はじめに
近年、自然科学はめざましく進歩し、その研究範囲は広がっています。医学の分野も例外ではありません。そのため、医学部で学ぶ全教科の知識や技能を限られた授業のなかでマスターすることは、不可能になっています。しかし、皆さんは将来医師・研究者になるための必須の知識・技能・態度を習得しなくてはなりません。さらに、現代の医師に求められているのは、患者さんを思いやる心をもち続け、生涯を通じて常に新しい知識や技能を学びとろうとするアクティブな姿勢です。そのため、基礎的な知識や技能をしっかりと習得し、それを応用する能力を身につけることが重要になっています。将来の医師像をふまえた医学部教育において最も大切なことは、受動的に知識を取得するのではなく、自ら学び、考え、問題を解決する能力を育成することです。皆さんには自ら学習する習慣を培っていただきたいと思います。

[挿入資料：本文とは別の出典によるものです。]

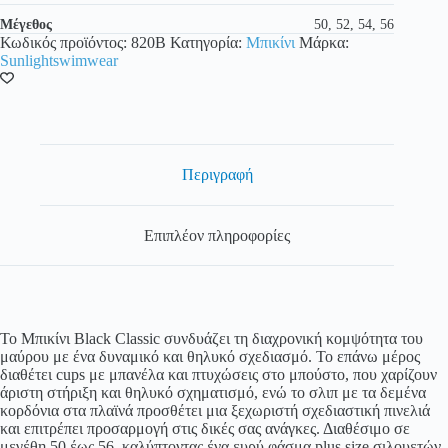
Πλαϊνά
ποσότητα
Μέγεθος
50, 52, 54, 56
Κωδικός προϊόντος:
820B
Κατηγορία:
Μπικίνι
Μάρκα:
Sunlightswimwear
Περιγραφή
Επιπλέον πληροφορίες
Το Μπικίνι Black Classic συνδυάζει τη διαχρονική κομψότητα του
μαύρου με ένα δυναμικό και θηλυκό σχεδιασμό. Το επάνω μέρος
διαθέτει cups με μπανέλα και πτυχώσεις στο μπούστο, που χαρίζουν
άριστη στήριξη και θηλυκό σχηματισμό, ενώ το σλιπ με τα δεμένα
κορδόνια στα πλαϊνά προσθέτει μια ξεχωριστή σχεδιαστική πινελιά
και επιτρέπει προσαρμογή στις δικές σας ανάγκες. Διαθέσιμο σε
μεγέθη 50 έως 56, καλύπτοντας ένα ευρύ φάσμα plus size σιλουετών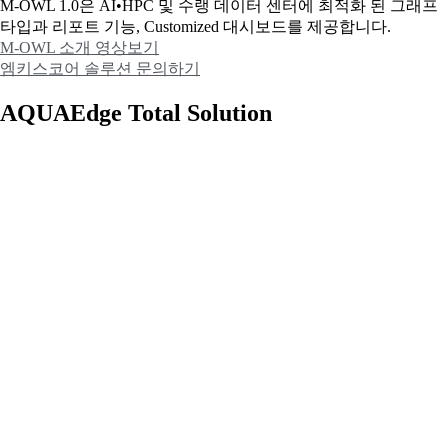
M-OWL 1.0은 AI•HPC 및 수랭 데이터 센터에 최적화 된 그래프
타입과
리포트 기능, Customized 대시보드를 제공합니다.
M-OWL 소개 영상보기
엠키스코어 솔루션 문의하기
AQUAEdge Total Solution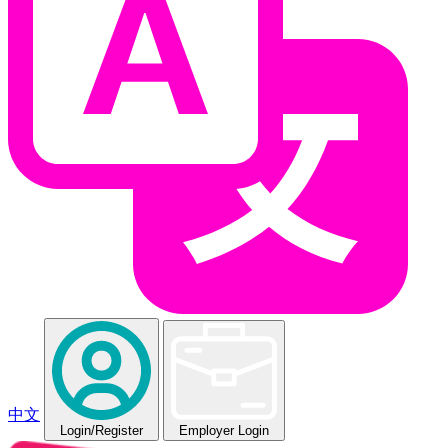
中文
Login
/Register
Employer Login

そのためには、授業は教員による一方向の講義ではなく、質疑応答を多く取り入れた双方向のものが好ましいと考えています。
順天堂大学医学部教育目標
順天堂大学は、本邦唯一の医学部とスポーツ健康科学部、医療看護学部、保健看護学部からなる『健康大学』として、人間の健康の維持・増進・回復に寄与できる人材の育成を使命としている。

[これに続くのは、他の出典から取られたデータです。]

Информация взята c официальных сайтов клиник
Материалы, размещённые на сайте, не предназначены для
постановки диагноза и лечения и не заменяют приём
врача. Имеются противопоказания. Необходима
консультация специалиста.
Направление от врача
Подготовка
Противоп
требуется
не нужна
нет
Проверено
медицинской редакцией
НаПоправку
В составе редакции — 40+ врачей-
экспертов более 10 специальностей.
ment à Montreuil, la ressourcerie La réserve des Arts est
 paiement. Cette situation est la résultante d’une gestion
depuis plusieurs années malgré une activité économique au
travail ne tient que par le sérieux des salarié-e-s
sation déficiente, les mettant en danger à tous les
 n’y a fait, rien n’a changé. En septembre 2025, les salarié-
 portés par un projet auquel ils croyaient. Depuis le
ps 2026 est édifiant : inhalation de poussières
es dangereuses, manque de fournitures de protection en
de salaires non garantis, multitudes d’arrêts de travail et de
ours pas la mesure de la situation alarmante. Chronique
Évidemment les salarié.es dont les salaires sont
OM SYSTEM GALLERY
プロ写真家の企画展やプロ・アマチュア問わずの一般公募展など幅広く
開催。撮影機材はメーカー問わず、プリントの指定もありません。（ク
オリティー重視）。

医学部学生はこの使命をふまえ、相手の立場の分かる良き医師となるために、卒業時に以下の目標に到達することが求められる。
医学部学生はこの使命をふまえ、相手の立場の分かる良き医師となるために、卒業時に以下の目標に到達することが求められる。
- 将来、保健医療のいずれの領域に進む場合にも必要な基本的知識ならびに技能を修得する。
- 保健医療の場において、チームメンバーと協調して問題を解決するなど、その専門職に必要な基本的態度と習慣を身につける。
- 保健医療の諸問題を適確にとらえ、自然科学的方法によるのみならず、人文社会科学的視野に立って、それらを解決する能力を修得する。
- 自己の知識、技能、態度を自ら評価し、生涯にわたりそれらを自己学習によって向上させる習慣を身につける。
医学部教育のあり方について;従来のDiscussionをふまえて;小括
【ミッション】
- 教育は、単に知識・技術の伝達ばかりではない。教員と学生との直接的なコミュニケーションを通じて、医師としての人間性育成のための教育の場でもある。ベッドサイドでもしかり、実習の場でもしかり、教室においても当然そうである。
- 教員には教育する責任があり、学生には履修責任があること。それがどうでもよい、来なくてもよいというのでは、学習の場としての大学の存在意義を自己否定するものである。特に医学部学生の不勉強は、患者に迷惑をかける。
- 学生を教育することは、教員自らの研究・診療活動能力を向上させるうえで最重要である。
- 学生の学習意識をパッシブなものからアクティブなものに変化させるよう、全教科を通じて教員側が努力すること。その手法を工夫すること。
- 学生のモチベーションの向上を計り、それに基づく教育体制を整備することが、本学全体の教育のみならず研究や臨床における活動水準を高めることに繋がる。
- 授業時間の前中後いずれか1回、前回又は当日の授業内容の理解度を問う試験を行い出席をとる。同時に学生の授業に対する意見を聞くことの徹底(教務課にて用意されている小テスト・出席評価シート使用の徹底)。教育者としての自己評価、他己評価の重要性。
- 学部教育や臨床教育においては、教授・准教授クラスが学生に対して直接教育することが重要であるが、それのみに止まらず大学に集う者全てが教育に関与するものである。病院などの現場においては、屋根瓦方式による教育の重要性を認識すること。